Spinal Cord Lesions Flashcards
How would a patient present if he suffers from Poliomyelitis and Werdnig-Hoffmann disease?
He will have lower motor neuron lesions only due to destruction of anterior horns; flaccid paralysis.
How would a patient present with MS?
Affects mostly white matter of the cervical region and cause random and asymmetric lesions due to demyelination. Patient will present with scanning speech, intention tremor and nystagmus.
How would a patient present with ALS?
Both upper and lower motor neuron deficits but no sensory deficits.
Describe the pathology of Poliomyelitis
Caused by the polio virus (transmitted fecal-oral). It replicates in the oropharynx and small intestines then virimia into CNS and blood. Destruction of cells in the anterior horn of the spinal cord leading to lower motor neuron destruction.
What are the symptoms of poliomyelitis?
Malaise, headache, fever, nausea, ab pain, sore throat, signs of LMN lesions (muscle weakness and atrophy, fasciculations, fibrillations and hyporeflexia).
What would you find in a patient with poliomyelitis (in the lab)
CSF with lymphocyte increase, slight elevation of protein and no changes in glucose. Cirus can be recovered from stool or throat.
Describe Werdnig-Hoffman disease, aka infantile spinal muscular atrophy?

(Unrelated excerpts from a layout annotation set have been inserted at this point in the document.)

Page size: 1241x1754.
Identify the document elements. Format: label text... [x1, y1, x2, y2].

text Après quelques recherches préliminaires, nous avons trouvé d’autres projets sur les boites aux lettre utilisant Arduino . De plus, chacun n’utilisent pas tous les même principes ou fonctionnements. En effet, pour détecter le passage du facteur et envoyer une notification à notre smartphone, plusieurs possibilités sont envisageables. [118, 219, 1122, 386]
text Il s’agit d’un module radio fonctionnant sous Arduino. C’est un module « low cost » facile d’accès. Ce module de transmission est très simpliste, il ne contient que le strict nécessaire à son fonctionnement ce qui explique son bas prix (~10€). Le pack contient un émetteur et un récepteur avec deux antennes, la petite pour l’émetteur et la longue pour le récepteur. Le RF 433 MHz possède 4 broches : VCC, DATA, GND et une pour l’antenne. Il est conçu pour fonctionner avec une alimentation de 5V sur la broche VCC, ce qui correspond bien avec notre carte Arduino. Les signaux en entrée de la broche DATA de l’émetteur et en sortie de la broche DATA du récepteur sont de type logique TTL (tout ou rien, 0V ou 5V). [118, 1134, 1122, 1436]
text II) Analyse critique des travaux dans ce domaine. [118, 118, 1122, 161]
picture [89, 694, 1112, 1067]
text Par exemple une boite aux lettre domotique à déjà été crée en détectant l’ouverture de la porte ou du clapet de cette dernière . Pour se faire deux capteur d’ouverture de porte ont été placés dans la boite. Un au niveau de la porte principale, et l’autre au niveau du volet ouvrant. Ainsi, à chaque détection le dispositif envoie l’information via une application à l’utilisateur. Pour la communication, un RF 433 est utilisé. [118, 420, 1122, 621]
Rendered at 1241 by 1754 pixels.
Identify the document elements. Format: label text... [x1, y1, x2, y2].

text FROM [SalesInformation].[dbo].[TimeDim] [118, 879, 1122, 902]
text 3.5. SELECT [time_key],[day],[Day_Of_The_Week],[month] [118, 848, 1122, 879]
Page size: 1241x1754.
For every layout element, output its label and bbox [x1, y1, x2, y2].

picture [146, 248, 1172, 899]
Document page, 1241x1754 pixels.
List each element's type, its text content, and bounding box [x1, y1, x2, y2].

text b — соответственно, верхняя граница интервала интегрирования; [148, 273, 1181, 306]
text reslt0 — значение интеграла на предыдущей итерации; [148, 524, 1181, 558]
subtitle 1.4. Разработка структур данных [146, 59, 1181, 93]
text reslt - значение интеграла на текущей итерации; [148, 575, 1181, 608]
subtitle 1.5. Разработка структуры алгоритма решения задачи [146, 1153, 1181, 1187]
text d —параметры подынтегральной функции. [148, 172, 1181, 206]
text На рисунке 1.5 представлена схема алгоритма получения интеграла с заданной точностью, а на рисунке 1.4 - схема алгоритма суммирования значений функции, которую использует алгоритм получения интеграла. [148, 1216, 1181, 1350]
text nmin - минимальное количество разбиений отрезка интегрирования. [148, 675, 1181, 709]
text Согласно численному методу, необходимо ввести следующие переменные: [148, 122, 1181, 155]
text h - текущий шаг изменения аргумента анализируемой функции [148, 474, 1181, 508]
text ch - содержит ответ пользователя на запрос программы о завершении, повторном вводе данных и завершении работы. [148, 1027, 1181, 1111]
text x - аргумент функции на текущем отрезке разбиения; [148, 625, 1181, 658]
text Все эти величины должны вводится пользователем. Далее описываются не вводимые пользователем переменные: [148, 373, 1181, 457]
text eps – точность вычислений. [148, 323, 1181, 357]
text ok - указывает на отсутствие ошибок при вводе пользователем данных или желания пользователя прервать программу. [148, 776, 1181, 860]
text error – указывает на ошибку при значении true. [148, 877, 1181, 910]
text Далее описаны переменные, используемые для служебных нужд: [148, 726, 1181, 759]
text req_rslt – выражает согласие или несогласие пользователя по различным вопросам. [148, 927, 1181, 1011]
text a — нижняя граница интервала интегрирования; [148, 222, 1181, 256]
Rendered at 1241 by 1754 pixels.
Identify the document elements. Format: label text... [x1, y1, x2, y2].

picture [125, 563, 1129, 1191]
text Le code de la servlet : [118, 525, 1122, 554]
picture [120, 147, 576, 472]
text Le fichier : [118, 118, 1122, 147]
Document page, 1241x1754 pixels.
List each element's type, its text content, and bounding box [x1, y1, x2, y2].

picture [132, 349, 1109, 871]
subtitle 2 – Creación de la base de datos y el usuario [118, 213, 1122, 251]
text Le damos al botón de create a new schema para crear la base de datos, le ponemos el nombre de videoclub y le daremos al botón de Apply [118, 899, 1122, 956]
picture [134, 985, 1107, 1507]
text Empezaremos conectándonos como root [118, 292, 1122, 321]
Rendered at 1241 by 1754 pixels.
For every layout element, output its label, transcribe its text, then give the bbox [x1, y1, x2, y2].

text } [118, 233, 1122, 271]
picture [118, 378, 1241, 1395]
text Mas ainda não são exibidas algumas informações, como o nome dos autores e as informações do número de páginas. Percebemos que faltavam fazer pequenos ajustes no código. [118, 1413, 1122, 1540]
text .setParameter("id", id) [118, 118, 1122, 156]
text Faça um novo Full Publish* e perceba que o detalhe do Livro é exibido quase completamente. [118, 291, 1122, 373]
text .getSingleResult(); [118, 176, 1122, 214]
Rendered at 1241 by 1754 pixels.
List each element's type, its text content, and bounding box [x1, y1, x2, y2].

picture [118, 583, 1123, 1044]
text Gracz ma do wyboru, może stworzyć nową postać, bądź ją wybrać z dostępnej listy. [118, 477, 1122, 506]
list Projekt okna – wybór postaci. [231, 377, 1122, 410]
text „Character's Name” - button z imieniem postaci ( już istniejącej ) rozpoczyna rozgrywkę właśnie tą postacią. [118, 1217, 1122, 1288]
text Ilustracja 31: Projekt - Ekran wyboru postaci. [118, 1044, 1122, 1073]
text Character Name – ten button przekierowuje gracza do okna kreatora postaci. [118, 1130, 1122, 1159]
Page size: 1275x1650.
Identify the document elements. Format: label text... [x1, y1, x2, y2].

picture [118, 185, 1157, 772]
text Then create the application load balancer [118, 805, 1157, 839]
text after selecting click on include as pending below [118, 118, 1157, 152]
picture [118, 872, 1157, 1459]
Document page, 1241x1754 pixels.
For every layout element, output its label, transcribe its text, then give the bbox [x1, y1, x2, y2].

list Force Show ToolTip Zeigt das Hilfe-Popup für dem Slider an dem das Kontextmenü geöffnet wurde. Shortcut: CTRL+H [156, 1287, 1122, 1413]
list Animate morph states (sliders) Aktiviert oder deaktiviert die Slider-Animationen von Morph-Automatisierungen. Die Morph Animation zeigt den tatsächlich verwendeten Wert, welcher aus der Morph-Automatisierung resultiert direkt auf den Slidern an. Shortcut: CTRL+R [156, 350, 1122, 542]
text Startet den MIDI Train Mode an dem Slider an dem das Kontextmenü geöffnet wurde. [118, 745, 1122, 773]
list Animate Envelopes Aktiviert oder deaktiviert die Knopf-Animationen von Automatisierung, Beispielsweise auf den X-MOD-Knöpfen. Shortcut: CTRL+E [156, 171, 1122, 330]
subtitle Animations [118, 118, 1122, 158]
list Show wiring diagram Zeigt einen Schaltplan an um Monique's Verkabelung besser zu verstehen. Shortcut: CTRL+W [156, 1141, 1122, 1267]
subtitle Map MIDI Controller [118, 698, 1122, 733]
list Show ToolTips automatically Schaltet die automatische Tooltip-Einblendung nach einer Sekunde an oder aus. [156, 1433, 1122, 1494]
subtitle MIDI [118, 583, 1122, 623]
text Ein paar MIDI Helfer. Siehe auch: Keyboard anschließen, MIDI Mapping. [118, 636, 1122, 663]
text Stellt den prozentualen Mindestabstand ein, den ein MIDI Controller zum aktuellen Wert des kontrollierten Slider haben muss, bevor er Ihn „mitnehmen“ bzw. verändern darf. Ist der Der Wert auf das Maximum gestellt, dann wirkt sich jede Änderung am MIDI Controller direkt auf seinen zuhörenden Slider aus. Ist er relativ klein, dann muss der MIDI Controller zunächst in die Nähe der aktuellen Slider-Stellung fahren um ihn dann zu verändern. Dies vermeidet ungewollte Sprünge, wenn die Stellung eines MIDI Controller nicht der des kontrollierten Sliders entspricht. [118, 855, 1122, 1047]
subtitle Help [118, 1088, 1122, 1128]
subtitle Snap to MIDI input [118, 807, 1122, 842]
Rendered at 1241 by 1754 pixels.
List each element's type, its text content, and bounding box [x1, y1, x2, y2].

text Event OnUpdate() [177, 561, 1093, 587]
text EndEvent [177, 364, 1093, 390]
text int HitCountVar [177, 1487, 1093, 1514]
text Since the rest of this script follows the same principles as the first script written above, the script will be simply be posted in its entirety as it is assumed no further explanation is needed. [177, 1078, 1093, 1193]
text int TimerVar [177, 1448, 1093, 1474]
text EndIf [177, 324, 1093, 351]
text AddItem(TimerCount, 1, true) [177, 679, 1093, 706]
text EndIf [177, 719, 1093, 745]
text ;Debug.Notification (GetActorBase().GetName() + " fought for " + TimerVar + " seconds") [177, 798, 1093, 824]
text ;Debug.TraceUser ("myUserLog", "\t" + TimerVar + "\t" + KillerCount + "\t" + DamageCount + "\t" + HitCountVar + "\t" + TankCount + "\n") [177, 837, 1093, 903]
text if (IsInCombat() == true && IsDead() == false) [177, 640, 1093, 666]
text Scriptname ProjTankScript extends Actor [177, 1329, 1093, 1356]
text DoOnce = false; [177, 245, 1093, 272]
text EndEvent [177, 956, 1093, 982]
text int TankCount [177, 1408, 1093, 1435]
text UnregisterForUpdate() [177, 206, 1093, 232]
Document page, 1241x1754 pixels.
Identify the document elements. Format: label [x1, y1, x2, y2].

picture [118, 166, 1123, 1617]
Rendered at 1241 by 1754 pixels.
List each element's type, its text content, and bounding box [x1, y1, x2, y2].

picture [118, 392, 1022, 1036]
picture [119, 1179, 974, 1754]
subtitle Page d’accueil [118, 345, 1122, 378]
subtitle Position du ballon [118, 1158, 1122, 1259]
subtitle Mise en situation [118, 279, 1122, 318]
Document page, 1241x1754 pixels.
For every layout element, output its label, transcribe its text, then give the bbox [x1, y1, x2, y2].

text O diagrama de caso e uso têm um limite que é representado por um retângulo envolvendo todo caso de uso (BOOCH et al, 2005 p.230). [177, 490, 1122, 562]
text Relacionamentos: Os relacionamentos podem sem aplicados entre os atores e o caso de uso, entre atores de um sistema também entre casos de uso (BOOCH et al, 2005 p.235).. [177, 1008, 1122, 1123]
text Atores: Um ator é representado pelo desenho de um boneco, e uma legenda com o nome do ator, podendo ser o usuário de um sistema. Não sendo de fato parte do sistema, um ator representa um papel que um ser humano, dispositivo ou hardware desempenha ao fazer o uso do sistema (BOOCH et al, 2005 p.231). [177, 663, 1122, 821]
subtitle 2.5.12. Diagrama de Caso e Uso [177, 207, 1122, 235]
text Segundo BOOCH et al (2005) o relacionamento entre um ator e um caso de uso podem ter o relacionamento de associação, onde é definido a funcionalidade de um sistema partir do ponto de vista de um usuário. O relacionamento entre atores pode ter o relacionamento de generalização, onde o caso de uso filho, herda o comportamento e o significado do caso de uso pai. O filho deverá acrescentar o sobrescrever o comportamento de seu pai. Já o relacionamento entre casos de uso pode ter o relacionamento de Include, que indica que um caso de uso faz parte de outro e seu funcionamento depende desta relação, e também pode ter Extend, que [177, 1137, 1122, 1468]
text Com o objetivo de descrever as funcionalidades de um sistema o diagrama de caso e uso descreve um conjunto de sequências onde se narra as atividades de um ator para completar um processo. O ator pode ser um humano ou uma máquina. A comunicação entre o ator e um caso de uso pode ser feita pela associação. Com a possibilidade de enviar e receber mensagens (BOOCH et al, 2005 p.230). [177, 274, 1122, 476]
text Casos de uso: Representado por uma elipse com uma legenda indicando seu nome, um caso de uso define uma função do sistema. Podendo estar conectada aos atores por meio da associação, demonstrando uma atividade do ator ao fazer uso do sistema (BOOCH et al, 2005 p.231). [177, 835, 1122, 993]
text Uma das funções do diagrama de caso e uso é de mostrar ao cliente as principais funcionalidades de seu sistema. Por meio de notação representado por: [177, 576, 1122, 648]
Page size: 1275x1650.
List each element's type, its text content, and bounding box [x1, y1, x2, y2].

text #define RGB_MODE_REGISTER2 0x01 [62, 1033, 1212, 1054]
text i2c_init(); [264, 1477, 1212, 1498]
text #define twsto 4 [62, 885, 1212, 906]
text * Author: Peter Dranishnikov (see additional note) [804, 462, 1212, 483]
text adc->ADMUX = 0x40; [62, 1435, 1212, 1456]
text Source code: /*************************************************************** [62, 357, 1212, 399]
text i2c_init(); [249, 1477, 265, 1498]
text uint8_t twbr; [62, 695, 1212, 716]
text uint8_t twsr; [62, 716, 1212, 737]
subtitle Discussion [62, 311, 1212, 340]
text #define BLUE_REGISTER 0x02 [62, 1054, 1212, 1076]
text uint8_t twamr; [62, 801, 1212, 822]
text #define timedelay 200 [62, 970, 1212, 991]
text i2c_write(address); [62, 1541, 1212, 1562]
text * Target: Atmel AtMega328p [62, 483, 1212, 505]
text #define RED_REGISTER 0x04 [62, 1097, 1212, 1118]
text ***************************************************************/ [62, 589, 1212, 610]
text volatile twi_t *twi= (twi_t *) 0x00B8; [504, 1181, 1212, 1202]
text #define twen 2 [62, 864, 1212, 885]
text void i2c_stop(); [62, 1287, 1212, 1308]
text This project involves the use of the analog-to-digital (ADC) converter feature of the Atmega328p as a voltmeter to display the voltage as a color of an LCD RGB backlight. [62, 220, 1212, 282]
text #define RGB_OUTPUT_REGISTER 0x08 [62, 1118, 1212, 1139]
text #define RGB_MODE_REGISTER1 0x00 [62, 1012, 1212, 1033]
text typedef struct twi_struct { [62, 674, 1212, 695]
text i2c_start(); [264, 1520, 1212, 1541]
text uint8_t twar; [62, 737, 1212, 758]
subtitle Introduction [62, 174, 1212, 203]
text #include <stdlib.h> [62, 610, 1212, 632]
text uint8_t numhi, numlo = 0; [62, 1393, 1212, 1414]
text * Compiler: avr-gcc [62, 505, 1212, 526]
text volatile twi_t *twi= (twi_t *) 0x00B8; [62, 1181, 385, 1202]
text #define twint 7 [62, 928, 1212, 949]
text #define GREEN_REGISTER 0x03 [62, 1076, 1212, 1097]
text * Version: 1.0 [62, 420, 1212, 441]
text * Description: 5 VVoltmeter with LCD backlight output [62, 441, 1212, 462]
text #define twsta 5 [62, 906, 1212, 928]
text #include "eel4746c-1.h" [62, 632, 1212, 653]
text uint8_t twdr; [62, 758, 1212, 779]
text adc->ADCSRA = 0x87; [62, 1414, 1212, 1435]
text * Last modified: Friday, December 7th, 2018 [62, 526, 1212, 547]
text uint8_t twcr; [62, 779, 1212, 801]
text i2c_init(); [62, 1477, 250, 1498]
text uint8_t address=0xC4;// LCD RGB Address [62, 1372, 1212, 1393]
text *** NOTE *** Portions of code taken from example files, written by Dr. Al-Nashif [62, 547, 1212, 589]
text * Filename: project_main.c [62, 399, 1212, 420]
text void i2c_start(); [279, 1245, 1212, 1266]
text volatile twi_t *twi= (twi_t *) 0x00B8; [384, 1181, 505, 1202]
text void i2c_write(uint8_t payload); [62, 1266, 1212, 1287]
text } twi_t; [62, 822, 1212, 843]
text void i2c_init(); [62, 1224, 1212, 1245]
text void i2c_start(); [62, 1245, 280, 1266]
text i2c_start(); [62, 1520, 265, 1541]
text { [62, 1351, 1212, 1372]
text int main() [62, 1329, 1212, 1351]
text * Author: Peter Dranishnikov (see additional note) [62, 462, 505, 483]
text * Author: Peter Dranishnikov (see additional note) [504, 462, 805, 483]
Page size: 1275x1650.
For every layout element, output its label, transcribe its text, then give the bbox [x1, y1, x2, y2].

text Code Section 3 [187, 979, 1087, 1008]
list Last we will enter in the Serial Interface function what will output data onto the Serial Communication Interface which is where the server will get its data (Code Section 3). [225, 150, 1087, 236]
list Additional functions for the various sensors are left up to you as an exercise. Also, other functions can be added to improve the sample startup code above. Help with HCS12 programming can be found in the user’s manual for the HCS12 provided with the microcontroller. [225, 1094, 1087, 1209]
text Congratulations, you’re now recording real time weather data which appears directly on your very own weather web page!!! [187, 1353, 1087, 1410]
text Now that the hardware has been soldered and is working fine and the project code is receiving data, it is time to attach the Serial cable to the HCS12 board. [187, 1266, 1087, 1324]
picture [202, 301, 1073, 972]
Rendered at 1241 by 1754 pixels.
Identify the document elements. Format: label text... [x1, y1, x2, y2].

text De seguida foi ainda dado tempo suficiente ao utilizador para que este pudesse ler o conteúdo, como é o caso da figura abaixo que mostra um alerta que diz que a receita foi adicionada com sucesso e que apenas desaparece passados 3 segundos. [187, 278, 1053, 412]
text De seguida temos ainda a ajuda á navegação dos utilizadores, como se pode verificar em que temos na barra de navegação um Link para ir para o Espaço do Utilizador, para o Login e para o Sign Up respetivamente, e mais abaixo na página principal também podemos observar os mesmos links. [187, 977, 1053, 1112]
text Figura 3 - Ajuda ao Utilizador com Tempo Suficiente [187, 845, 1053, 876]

AR inheritance pattern, presents at birth as a “floppy baby,” tongue fasciculations. Death in 7 months generally. Degeneration of anterior horns and LMN involvement only.
What is tabes dorsalis (caused by tertiary syphilis)? What is it caused by and how do patients present?
Degeneration of dorsal roots and dorsal columns, impaired proprioception, locomotor ataxia. It is associated with Charcot’s joints, shooting pain, argyll robertson pupils (reactive to accomidation but not light), positive Romberg, absense of DTR, sensory ataxia at night.
What is “Syringomyelia?
Damages anterior white commissure of the ST tract (2nd order neurons). This results in bilateral loss of pain and temperature sensations (usually C8-T1). Seen with Chiari types 1 and 2. Can hit other tracts too eventually.
What will vitamin B12 neuropathy, vit E deficiency and Freidreich’s ataxia lead to?
Subacute combined degeneration - demyelination of dorsal columns, LCT and spinocerebellar tracts. Ataxic gait, hyperreflexia, impaired position and vibration sense.
What is a general sign of lower motor neuron damage?
Everything is lowered, less muscle mass, less muscle tone, less reflexes and downgoing toes.
What is the general sign of upper motor neuron damage?
Everything increases, increased tone, deep tendon reflexes, toes. Fasciculations.
Generally describe the pathology of ALS (Amyotrophic Lateral Sclerosis aka Lou Gehrig’s disease). What causes it?
Associated with signs of both UMN and LMN damage, however there is no sensory, cognitive or occulomotor deficits. Might be associated with a defect in superoxide dismutase 1 (SOD1).
How do ALS patients present?
Presents with fasciculations and eventual atrophy, it is progressive and fatal.
What is Friedreich’s ataxia? How do patients present?
AR trinucleotide disorder in a gene encoding for Frataxin. Leads to impaired mitochondrial functioning. Patients present with stagerring gait, frequent falling, nystagmus, dysarthria, pes cabus, hammer toes, hypertrophic cardiomyopathy (causes death). Presents in childhood with kyphoscoliosis.